▸ Given data

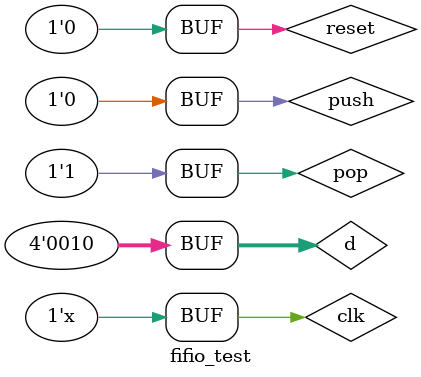
<source format=v>
`timescale 1ns / 1ps


module fifio_test;

	// Inputs
	reg clk;
	reg reset;
	reg push;
	reg pop;
	reg [3:0] d;

	// Outputs
	wire [3:0] q;
	wire full;
	wire empty;

	// Instantiate the Unit Under Test (UUT)
	fifo uut (
		.clk(clk), 
		.reset(reset), 
		.push(push), 
		.pop(pop), 
		.d(d), 
		.q(q), 
		.full(full), 
		.empty(empty)
	);
	
always #5 clk=~clk;	

	initial begin
		// Initialize Inputs
		clk = 0;
		reset = 1;
		push = 0;
		pop = 0;
		d = 0;

		// Wait 100 ns for global reset to finish
		#50;
		reset=0;
		
		#10
		d=1;
		push=1;
		#10
		d=2;
		#10
		d=3;
		#10
		d=4;
		#10
		d=5;
		#10
		d=6;
		#10
		d=7;
		#10
		d=8;
		#10
		d=9;
		#10
		d=10;
		#10
		d=11;
		#10
		d=12;
		#10
		d=13;
		#10
		d=14;
		#10
		d=15;
		#10
		d=16;
		#10
		d=17;
		#10
		d=18;
		#10
		push=0;
		pop=1;
		
        
		// Add stimulus here

	end
      
endmodule


</source>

▸ Activity
How many lines of the listing include the string "reset"? Respond with the number only.

▸ Solution below
5